In many respects New St. Andrews looks similar to Thomas Aquinas, except not Catholic, smaller and the campus is mainly a few buildings in downtown Moscow, Idaho. TAC has about 350 students, total, but New St. Andrews is about half that. Nobody lives on campus nor has a meal plan (no facilities for either of these).
I suggest you explore their accreditation. I am not sure that its accrediting bodies are as strong as we should expect.
In addition, NSA has an obvious literal fundamentalist orientation, especially in regard to Natural History (i.e. evolution). This is from their “Statement of Faith”:
In the beginning, God created the material universe from nothing in six ordinary days. He spoke, and by the Word of His power, it was. Our science on the nature and time of this event must be determined in full submission to the Word of God.
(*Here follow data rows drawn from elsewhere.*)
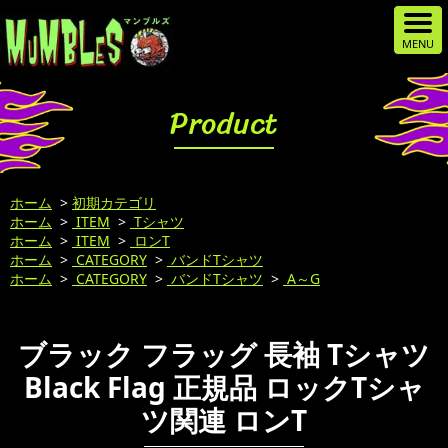
Product
ホーム
>
初期カテゴリ
ホーム
>
ITEM
>
Tシャツ
ホーム
>
ITEM
>
ロンT
ホーム
>
CATEGORY
>
バンドTシャツ
ホーム
>
CATEGORY
>
バンドTシャツ
>
A～G
ブラック フラッグ 長袖 Tシャツ
Black Flag 正規品 ロックTシャ
ツ関連 ロンT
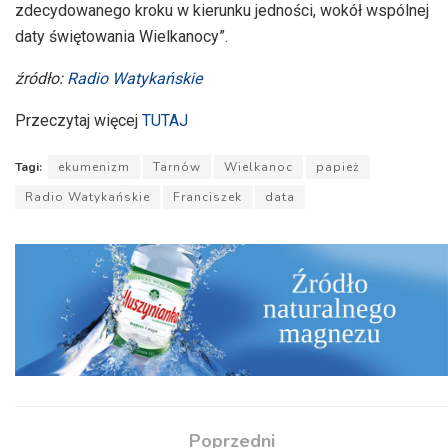
zdecydowanego kroku w kierunku jedności, wokół wspólnej
daty świętowania Wielkanocy”.
źródło:
Radio Watykańskie
Przeczytaj więcej
TUTAJ
Tagi:
ekumenizm
Tarnów
Wielkanoc
papież
Radio Watykańskie
Franciszek
data
Poprzedni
Sounds very much like you won’t be studying Darwin. Being conservative is one thing, but a major line is crossed when well documented scientific data are repudiated with nothing other than an appeal to the Bible. At a minimum you should study evolution so that you know what it claims. People are welcome to disagree with Darwin and his intellectual descendants, but in order to do that you have to know what they claim.
For what it is worth, even Catholics are not expected to believe in a literal six days of creation, nor deny evolution. Our last three popes have been very clear on that.
If you are seriously considering these super small colleges, take a look at Shimer College in Chicago. It is another secular “Great Books” college. Only has about 100 students, but their program looks as rigorous as anyone’s. Their campus situation is rather interesting. They also have pre-law program.
http://www.shimer.edu/about/academics/programs/ba-to-jd-program.php
http://www.shimer.edu/about/academics/
The great thing about the “Great Books” programs is that everybody, left and right, has to justify their positions. These schools have serious discussions every day.